Under the conditions in the study (OECD 471, GLP), no evidence of the induction of point mutations by the test material, or by the metabolites of the substance formed as a result of microsomal activation was detectable in the strains of S. typhimurium used in these experiments.

Executive summary:

In a GLP compliant study performed according to OECD guideline 471 the test material was tested for mutagenic effects on histidine-auxotrophic mutants of Salmonella typhimurium. The investigations were performed on strains TA 98, TA 100, TA 1535 and TA 1537 without and with microsomal activation at the following concentrations: 20, 78, 313, 1250 and 5000 µg/0.1 mL. In order to confirm the results, the experiments were repeated. 
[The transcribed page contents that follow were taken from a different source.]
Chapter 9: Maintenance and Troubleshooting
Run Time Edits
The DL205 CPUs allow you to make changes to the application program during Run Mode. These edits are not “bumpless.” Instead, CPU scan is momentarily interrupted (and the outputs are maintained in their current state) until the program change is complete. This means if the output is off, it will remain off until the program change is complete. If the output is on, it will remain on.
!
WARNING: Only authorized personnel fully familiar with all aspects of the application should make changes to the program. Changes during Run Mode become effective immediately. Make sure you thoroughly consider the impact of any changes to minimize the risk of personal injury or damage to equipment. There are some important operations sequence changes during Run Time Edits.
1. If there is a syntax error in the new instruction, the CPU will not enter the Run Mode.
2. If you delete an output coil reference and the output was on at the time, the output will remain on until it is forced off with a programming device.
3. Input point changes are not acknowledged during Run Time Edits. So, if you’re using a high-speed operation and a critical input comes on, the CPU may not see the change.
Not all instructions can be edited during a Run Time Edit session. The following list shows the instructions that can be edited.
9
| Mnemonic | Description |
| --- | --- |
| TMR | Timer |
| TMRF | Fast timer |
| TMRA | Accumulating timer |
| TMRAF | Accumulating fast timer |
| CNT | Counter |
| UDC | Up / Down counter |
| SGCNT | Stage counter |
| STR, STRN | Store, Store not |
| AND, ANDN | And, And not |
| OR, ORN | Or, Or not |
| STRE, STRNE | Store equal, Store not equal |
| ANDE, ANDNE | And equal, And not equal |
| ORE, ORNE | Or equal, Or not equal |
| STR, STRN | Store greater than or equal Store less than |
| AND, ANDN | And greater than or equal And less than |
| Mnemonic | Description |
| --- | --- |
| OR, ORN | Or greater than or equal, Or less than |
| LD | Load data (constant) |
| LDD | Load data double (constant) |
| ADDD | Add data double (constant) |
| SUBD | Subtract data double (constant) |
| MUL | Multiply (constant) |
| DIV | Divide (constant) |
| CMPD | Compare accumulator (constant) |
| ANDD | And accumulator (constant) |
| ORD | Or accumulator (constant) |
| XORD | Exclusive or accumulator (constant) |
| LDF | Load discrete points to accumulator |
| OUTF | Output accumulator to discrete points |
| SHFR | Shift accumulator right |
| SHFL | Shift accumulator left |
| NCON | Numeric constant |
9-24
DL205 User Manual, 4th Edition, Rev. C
The test material in solution was analysed to confirm the intended concentrations to be used in the mutagenicity tests. The measured concentrations were in agreement with the nominal test concentrations. In the experiments performed without and with microsomal activation, none of the tested concentrations of the test material led to an increase in the incidence of histidine-prototrophic mutants by comparison with the negative control. No signs of bacterial toxicity or precipitation were evident in the study.

No evidence of the induction of point mutations by the test material, or by the metabolites of the substance formed as a result of microsomal activation was detectable in the strains of S. typhimurium used in these experiments. The substance was found to be non-mutagenic in this study.